Arm Care Science Reference
Bagg, S. D., & Forrest, W. J. (1986). Electromyographic study of the scapular rotators during arm abduction in the scapular plane. American Journal of Physical Medicine & Rehabilitation, 65(3), 111-24.
Glousman, R., Jobe, F., Tibone, J., Moynes, D., Antonelli, D., & Perry, J. (1988). Dynamic electromyographic analysis of the throwing shoulder with glenohumeral instability. The Journal of Bone and Joint Surgery, 70(2), 220-6.
Jobe, F. W., Kvitne, R. S., & Giangarra, C. E. (1989). Shoulder pain in the overhand or throwing athlete. The relationship of anterior instability and rotator cuff impingement. Orthopedic Reviews, 18(9), 963-75.
Kibler, W. B. (1998). The role of the scapula in athletic shoulder function. American Journal of Sports Medicine, 26(2), 325-37.
Kuhn, J. E., Plancher, K. D., & Hawkins, R. J. (1995). Scapular Winging.
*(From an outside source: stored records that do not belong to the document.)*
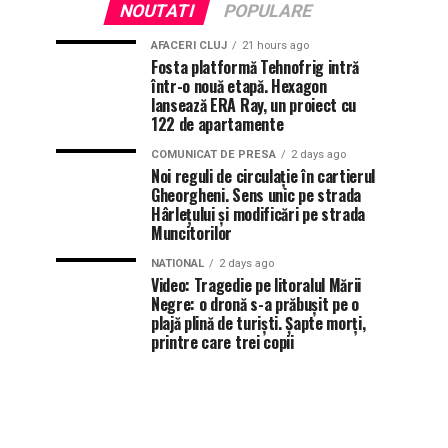
NOUTATI
POPULARE
AFACERI CLUJ
21 hours ago
Fosta platformă Tehnofrig intră
într-o nouă etapă. Hexagon
lansează ERA Ray, un proiect cu
122 de apartamente
COMUNICAT DE PRESA
2 days ago
Noi reguli de circulație în cartierul
Gheorgheni. Sens unic pe strada
Hârlețului și modificări pe strada
Muncitorilor
NATIONAL
2 days ago
Video: Tragedie pe litoralul Mării
Negre: o dronă s-a prăbușit pe o
plajă plină de turiști. Șapte morți,
printre care trei copii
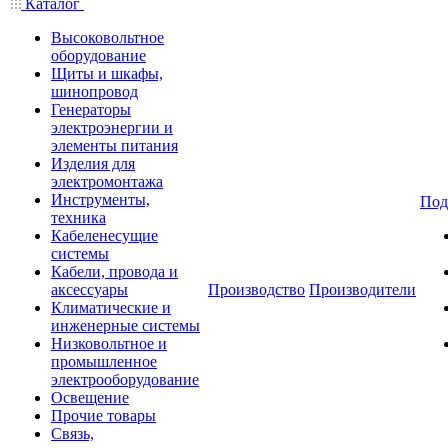
Каталог
Высоковольтное
оборудование
Щиты и шкафы,
шинопровод
Генераторы
электроэнергии и
элементы питания
Изделия для
электромонтажа
Инструменты,
Под
техника
Кабеленесущие
системы
Кабели, провода и
аксессуары
Производство
Производители
Климатические и
инженерные системы
Низковольтное и
промышленное
электрооборудование
Освещение
Прочие товары
Связь,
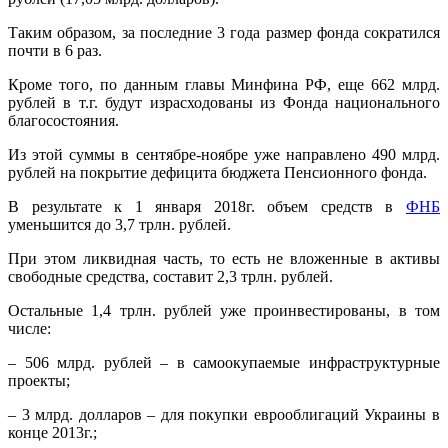
Таким образом, за последние 3 года размер фонда сократился
почти в 6 раз.
Кроме того, по данным главы Минфина РФ, еще 662 млрд.
рублей в т.г. будут израсходованы из Фонда национального
благосостояния.
Из этой суммы в сентябре-ноябре уже направлено 490 млрд.
рублей на покрытие дефицита бюджета Пенсионного фонда.
В результате к 1 января 2018г. объем средств в
ФНБ
уменьшится до 3,7 трлн. рублей.
При этом ликвидная часть, то есть не вложенные в активы
свободные средства, составит 2,3 трлн. рублей.
Остальные 1,4 трлн. рублей уже проинвестированы, в том
числе:
– 506 млрд. рублей – в самоокупаемые инфраструктурные
проекты;
– 3 млрд. долларов – для покупки еврооблигаций Украины в
конце 2013г.;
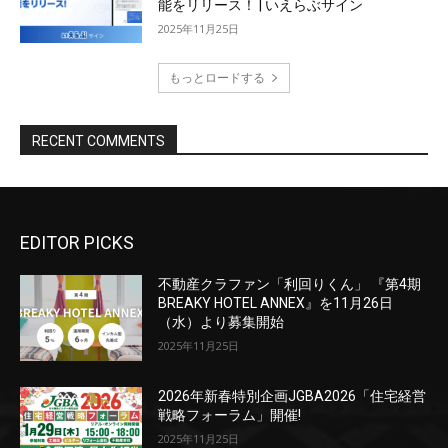
EDITOR PICKS
不動産クラファン「利回りくん」 『第4期
BREAKY HOTEL ANNEX』を11月26日
（水）より募集開始
2025年11月25日
2026年新春特別企画JGBA2026「住宅経営
戦略フォーラム」開催!
2025年11月25日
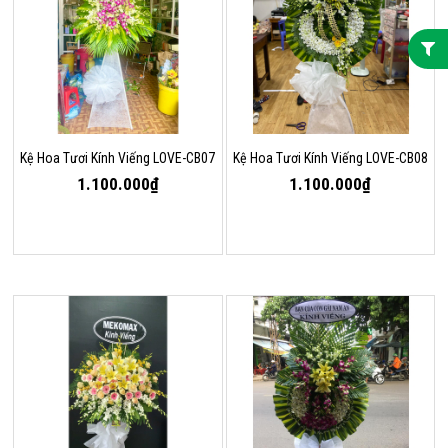
Kệ Hoa Tươi Kính Viếng LOVE-CB07
Kệ Hoa Tươi Kính Viếng LOVE-CB08
1.100.000₫
1.100.000₫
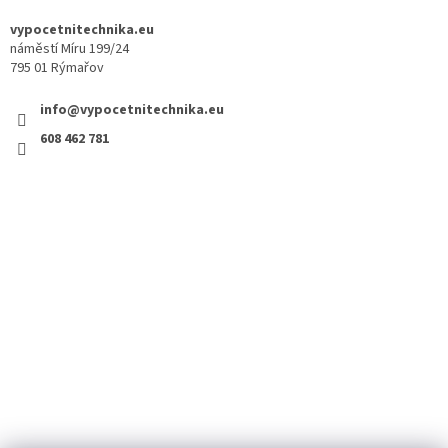
vypocetnitechnika.eu
náměstí Míru 199/24
795 01 Rýmařov
info@vypocetnitechnika.eu
608 462 781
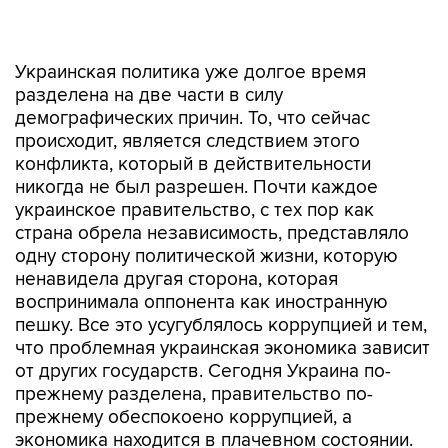
Украинская политика уже долгое время
разделена на две части в силу
демографических причин. То, что сейчас
происходит, является следствием этого
конфликта, который в действительности
никогда не был разрешен. Почти каждое
украинское правительство, с тех пор как
страна обрела независимость, представляло
одну сторону политической жизни, которую
ненавидела другая сторона, которая
воспринимала оппонента как иностранную
пешку. Все это усугублялось коррупцией и тем,
что проблемная украинская экономика зависит
от других государств. Сегодня Украина по-
прежнему разделена, правительство по-
прежнему обеспокоено коррупцией, а
экономика находится в плачевном состоянии.
Пока все эти факторы в силе, протестные
акции, скорее всего, будут продолжаться.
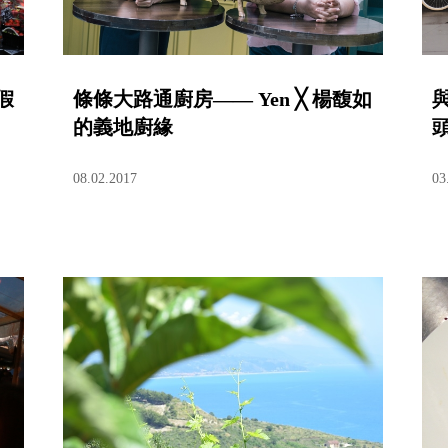
假
條條大路通廚房—— Yen ╳ 楊馥如
的義地廚緣
08.02.2017
03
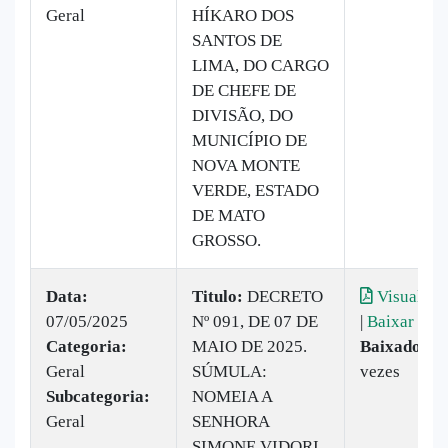
Geral
HÍKARO DOS
SANTOS DE
LIMA, DO CARGO
DE CHEFE DE
DIVISÃO, DO
MUNICÍPIO DE
NOVA MONTE
VERDE, ESTADO
DE MATO
GROSSO.
Data:
Titulo:
DECRETO
Visualiza
07/05/2025
Nº 091, DE 07 DE
|
Baixar
Categoria:
MAIO DE 2025.
Baixado:
5
Geral
SÚMULA:
vezes
Subcategoria:
NOMEIA A
Geral
SENHORA
SIMONE VIDORI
Journal of the American Academy of Orthopaedic Surgeons, 3(6), 319-325.
Phadke, V., Camargo, P. R. & Ludewig, P. M., (2010). Scapular and rotator cuff muscle activity during arm elevation: A review of normal function and alterations with shoulder impingement. Rev Bras Fisioter, 13(1), 1-9.
Smith, M., Sparkes, V., Busse, M., & Enright, S. (2009). Upper and lower trapezius muscle activity in subjects with subacromial impingement symptoms: is there imbalance and can taping change it? Physical Therapy in Sport, 10(2), 45-50.
Terry, G. C., & Chopp, T. M., (2000). Functional Anatomy of the Shoulder. Journal of Athletic Training, 35(3), 248-255.